Start of DOCUMENT SEGMENT
Hearst Magazines, which has been using TikTok and its former iteration, Musical.ly, since May 2017, also repackages content from other platforms onto TikTok. It’s found certain types of content to be the most engaging: namely, anything featuring celebrities and “mesmerizing” content, said Sheel Shah, Hearst Magazines’ vp of strategic partnerships and consumer products. One of Seventeen’s most popular TikTok posts, he said, was one that showcased the art of bullet journaling.
Historically, publishers have been reticent to spend time and money on platforms where it’s not clear how they can generate revenues. Currently, there is no mechanism for creators or publishers to directly monetize on TikTok, such as with sharing ad revenue, but all three publishers are hopeful there will be one day.
The short-form nature of TikTok videos, however, makes it relatively cost-effective to produce new content as Vice intends to do, but it also forces creators to get creative, even when they’re adapting existing content.
“What makes TikTok unique is the hyper-speed at which content is created and consumed,” said Akhter. “We do enjoy the really short-form nature of the videos … it forces your creativity in the adaptation process.”
Shah, however, said he wonders if TikTok will eventually allow longer-form video content like Musical.ly did before, since he finds the 15-second video format somewhat limiting.
All three publishers said they view TikTok primarily as a long-term way to engage and grow their respective audiences, similar to how they did with Snapchat a few years before.
“For TikTok, right now it’s more about long-term audience development and one day, maybe, monetization,” Shah said. “We want to figure out what this audience is interested in and how we can extend this understanding onto other platforms where we do have ROI.”
The strategies for the two platforms, however, are different, although both TikTok and Snapchat appeal to younger user bases and feature short-form video content.
End of DOCUMENT SEGMENT
EXERCISES
a - From the text on publishers and TikTok, copy the part that begins at the words "The short-form nature" and stops after the words "format somewhat limiting.".
b - Answer these questions using the text on publishers and TikTok:
(i) Since when has Hearst Magazines been using TikTok and Musical.ly?
(ii) How long is the video format that Shah finds somewhat limiting?
(iii) Which platform did the publishers treat in a similar way a few years before TikTok?
c - Put this sentence from the text on publishers and TikTok into Spanish: "All three publishers said they view TikTok primarily as a long-term way to engage and grow their respective audiences, similar to how they did with Snapchat a few years before."
Start of INFORMATION GIVEN
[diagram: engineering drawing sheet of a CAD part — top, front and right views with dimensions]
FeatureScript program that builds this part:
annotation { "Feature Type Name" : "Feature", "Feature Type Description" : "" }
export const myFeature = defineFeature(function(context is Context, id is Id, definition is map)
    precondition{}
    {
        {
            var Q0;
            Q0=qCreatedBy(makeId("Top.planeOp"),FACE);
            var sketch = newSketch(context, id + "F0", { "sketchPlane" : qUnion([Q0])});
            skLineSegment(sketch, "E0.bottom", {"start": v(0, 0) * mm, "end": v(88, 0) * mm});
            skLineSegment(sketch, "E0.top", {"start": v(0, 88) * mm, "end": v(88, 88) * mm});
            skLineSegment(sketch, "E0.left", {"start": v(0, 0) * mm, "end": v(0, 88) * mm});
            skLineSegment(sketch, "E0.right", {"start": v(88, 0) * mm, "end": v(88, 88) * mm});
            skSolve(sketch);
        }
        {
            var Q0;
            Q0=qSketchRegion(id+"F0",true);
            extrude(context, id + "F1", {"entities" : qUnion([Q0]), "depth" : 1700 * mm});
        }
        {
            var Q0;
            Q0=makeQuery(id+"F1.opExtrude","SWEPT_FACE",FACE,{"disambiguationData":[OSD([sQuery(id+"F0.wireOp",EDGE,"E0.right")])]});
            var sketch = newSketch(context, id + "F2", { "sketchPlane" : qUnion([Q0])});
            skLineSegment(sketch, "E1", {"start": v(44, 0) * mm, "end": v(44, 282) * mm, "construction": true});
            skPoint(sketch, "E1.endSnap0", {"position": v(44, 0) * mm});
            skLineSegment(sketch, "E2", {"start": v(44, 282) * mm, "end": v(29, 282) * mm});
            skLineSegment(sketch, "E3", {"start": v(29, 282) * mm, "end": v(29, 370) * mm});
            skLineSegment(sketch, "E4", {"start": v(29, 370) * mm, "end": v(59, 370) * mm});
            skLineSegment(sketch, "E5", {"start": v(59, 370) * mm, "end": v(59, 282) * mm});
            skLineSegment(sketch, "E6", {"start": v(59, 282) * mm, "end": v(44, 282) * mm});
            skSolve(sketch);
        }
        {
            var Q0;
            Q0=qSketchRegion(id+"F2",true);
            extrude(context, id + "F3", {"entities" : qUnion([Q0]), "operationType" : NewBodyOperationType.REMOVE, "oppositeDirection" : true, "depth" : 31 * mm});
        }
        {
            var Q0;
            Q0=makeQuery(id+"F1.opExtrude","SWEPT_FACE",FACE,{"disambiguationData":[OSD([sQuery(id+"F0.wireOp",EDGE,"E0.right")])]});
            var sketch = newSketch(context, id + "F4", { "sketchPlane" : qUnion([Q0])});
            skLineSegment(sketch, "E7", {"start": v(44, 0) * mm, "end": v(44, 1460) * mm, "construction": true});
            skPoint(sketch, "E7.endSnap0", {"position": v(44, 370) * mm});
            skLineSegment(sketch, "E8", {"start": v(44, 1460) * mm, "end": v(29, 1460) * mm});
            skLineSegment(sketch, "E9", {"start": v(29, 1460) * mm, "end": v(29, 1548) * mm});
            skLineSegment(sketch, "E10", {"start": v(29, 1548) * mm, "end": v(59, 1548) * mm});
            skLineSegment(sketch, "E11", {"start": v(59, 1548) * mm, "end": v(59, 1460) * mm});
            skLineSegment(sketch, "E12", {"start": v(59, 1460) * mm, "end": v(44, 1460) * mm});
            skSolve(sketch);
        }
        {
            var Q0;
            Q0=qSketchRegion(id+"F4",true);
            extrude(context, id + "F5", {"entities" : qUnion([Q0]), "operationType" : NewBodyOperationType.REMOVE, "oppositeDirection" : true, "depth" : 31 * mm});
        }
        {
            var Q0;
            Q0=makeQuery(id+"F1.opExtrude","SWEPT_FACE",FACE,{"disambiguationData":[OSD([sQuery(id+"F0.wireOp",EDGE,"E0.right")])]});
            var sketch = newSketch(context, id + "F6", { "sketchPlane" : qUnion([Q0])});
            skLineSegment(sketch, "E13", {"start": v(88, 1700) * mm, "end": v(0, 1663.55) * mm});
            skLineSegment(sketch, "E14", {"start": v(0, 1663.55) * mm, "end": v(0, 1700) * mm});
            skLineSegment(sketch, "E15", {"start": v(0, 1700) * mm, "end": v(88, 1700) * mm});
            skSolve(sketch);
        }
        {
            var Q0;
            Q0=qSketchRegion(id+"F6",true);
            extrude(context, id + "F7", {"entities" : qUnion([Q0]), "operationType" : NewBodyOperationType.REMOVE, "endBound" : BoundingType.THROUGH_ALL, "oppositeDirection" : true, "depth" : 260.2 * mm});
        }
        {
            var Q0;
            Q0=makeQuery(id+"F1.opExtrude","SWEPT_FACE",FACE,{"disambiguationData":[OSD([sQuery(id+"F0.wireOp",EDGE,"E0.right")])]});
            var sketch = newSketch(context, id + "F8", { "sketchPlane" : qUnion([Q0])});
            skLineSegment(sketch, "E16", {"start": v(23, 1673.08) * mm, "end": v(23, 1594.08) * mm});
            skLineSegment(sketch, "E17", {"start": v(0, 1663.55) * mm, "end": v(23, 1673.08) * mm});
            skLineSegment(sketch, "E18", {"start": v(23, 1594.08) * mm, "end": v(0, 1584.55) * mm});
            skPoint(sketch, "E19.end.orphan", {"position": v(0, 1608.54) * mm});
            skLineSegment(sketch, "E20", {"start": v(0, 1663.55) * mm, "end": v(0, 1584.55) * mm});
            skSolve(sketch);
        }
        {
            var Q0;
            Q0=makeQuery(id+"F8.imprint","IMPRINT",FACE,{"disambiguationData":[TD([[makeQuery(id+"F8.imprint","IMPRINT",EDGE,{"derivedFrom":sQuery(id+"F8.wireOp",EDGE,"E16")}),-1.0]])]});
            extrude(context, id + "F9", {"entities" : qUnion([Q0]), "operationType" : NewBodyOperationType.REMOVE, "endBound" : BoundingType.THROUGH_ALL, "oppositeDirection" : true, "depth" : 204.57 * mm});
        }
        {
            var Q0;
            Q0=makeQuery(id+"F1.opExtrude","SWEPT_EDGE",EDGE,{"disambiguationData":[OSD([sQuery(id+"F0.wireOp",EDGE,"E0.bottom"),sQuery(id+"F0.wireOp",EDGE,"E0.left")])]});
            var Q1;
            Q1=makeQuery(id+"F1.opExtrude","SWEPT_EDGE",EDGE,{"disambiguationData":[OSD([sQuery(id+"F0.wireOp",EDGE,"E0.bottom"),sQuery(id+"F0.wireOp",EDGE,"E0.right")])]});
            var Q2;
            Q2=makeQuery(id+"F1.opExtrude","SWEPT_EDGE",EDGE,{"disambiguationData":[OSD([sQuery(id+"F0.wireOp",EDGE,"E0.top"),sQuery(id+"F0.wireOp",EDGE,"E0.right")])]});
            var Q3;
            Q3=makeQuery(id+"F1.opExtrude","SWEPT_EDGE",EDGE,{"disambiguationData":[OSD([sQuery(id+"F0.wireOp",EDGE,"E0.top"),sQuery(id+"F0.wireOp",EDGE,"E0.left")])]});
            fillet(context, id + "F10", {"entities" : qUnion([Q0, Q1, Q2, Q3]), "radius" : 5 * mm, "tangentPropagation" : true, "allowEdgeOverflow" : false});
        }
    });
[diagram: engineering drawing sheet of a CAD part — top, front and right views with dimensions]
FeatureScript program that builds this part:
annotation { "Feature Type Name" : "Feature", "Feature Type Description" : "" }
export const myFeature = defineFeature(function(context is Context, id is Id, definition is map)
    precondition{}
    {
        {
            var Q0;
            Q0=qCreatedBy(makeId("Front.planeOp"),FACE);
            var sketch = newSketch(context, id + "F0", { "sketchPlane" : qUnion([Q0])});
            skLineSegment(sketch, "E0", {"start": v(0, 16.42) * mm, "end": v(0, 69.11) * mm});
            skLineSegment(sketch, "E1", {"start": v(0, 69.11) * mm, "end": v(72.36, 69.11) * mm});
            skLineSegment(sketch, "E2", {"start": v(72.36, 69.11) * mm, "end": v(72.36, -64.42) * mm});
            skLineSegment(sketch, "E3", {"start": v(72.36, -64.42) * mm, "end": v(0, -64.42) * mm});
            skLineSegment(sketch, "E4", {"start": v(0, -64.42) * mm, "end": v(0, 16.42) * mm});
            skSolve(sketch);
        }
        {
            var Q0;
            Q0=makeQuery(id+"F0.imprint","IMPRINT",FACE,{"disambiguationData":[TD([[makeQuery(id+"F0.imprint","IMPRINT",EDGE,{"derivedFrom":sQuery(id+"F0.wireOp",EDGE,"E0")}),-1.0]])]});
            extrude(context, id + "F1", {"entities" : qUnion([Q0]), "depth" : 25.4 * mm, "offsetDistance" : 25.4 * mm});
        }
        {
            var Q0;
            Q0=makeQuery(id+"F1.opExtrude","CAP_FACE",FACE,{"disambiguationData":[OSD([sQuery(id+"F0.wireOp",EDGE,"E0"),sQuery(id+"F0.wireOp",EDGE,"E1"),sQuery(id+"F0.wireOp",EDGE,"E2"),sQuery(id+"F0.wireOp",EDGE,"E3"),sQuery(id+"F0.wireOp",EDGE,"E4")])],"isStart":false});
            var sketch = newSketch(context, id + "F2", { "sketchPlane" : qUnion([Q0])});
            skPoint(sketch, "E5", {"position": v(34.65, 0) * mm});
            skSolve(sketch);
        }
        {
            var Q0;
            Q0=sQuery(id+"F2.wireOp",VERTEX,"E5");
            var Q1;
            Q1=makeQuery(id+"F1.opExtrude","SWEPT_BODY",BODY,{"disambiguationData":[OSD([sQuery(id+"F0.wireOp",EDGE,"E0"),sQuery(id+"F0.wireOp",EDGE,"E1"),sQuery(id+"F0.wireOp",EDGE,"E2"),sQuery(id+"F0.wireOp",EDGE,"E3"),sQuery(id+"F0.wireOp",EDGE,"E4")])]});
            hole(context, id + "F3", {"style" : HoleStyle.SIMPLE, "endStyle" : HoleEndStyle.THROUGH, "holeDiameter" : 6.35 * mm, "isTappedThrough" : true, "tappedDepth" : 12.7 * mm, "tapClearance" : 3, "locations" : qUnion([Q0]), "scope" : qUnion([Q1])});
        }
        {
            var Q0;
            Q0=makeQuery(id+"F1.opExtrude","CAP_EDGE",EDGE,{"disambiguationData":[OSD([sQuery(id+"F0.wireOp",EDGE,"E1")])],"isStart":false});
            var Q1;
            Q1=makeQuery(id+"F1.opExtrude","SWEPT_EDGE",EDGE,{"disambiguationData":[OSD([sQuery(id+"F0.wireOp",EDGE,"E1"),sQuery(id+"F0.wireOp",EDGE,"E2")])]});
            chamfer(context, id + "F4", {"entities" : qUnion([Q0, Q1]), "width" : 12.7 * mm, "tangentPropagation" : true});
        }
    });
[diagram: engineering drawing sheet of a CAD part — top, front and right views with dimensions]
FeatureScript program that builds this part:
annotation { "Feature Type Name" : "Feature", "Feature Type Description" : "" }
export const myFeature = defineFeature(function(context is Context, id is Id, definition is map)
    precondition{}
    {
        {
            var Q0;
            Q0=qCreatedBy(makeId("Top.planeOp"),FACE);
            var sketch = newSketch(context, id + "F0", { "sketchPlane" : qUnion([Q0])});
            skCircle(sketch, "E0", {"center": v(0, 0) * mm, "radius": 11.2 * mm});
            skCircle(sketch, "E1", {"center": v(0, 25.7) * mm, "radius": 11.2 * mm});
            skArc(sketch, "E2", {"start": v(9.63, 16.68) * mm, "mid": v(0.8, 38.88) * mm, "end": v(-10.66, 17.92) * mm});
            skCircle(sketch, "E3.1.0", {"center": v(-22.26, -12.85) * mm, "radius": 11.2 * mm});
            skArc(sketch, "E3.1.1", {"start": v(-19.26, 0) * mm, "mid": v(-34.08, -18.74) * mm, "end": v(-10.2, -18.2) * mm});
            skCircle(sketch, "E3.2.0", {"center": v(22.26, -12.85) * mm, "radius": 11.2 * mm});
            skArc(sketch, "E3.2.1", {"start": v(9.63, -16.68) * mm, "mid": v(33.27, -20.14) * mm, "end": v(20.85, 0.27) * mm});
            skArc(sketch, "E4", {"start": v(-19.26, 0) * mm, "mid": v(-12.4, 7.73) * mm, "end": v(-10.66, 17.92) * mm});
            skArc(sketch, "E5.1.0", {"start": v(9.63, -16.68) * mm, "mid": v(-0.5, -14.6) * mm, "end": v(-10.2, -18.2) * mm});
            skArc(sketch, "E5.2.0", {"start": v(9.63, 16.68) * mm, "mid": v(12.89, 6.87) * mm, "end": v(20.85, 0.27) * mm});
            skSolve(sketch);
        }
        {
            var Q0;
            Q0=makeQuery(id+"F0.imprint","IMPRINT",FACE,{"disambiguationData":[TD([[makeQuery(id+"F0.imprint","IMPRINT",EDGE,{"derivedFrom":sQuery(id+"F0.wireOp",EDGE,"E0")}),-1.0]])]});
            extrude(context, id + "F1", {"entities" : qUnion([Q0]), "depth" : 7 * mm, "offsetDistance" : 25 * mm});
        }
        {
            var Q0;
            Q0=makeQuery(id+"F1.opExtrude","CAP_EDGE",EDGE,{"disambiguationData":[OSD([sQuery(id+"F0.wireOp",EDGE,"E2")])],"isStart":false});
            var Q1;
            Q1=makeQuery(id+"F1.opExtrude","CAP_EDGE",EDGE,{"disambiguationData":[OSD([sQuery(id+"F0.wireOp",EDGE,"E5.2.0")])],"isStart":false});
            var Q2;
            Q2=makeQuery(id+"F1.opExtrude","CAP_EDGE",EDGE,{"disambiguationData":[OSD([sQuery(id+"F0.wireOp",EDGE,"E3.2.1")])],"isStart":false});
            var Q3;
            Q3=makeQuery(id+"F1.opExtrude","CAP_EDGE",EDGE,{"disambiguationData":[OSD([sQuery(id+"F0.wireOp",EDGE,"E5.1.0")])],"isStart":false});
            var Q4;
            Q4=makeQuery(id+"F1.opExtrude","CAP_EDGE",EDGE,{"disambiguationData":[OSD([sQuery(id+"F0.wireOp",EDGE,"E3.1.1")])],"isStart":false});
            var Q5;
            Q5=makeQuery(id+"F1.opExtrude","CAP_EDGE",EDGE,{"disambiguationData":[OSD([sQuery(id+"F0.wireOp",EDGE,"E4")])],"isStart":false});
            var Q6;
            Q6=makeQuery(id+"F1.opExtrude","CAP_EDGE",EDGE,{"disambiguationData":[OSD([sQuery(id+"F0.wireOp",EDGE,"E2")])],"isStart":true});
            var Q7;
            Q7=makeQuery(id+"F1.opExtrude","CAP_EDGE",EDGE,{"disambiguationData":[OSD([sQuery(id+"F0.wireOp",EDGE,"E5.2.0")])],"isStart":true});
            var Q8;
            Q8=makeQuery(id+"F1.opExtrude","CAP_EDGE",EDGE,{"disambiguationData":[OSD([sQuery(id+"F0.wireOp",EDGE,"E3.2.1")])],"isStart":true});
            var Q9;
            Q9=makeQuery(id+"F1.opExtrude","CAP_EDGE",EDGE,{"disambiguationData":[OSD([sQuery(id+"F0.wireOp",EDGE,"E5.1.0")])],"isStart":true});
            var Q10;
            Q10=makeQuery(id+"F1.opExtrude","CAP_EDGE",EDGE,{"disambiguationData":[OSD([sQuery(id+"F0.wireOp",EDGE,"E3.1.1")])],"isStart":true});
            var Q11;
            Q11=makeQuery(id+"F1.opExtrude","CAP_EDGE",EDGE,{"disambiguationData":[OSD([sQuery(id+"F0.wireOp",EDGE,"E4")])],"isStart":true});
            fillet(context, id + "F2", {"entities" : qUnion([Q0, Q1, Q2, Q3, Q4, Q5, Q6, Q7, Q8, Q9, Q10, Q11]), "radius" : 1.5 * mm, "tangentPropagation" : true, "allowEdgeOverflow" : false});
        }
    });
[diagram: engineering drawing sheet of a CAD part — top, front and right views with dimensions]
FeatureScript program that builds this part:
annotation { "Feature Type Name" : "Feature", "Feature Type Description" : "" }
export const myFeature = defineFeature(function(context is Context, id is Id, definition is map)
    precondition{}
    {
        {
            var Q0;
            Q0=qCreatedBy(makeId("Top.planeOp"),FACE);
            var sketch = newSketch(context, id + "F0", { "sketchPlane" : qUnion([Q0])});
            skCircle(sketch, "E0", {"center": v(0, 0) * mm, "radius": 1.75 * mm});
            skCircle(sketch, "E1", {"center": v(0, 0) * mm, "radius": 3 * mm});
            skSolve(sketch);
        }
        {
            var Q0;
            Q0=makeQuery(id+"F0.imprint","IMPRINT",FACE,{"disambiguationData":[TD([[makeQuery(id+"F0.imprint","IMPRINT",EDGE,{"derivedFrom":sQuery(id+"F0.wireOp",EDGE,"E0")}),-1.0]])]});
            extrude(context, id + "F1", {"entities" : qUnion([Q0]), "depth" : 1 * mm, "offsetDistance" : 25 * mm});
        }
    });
End of INFORMATION GIVEN
ANSWERS PROVIDED
a -
The short-form nature of TikTok videos, however, makes it relatively cost-effective to produce new content as Vice intends to do, but it also forces creators to get creative, even when they’re adapting existing content.
“What makes TikTok unique is the hyper-speed at which content is created and consumed,” said Akhter. “We do enjoy the really short-form nature of the videos … it forces your creativity in the adaptation process.”
Shah, however, said he wonders if TikTok will eventually allow longer-form video content like Musical.ly did before, since he finds the 15-second video format somewhat limiting.

b -
(i) Since May 2017.
(ii) 15 seconds.
(iii) Snapchat.

c - Los tres editores dijeron que ven TikTok principalmente como una forma a largo plazo de atraer y hacer crecer a sus respectivas audiencias, de manera similar a como lo hicieron con Snapchat unos años antes.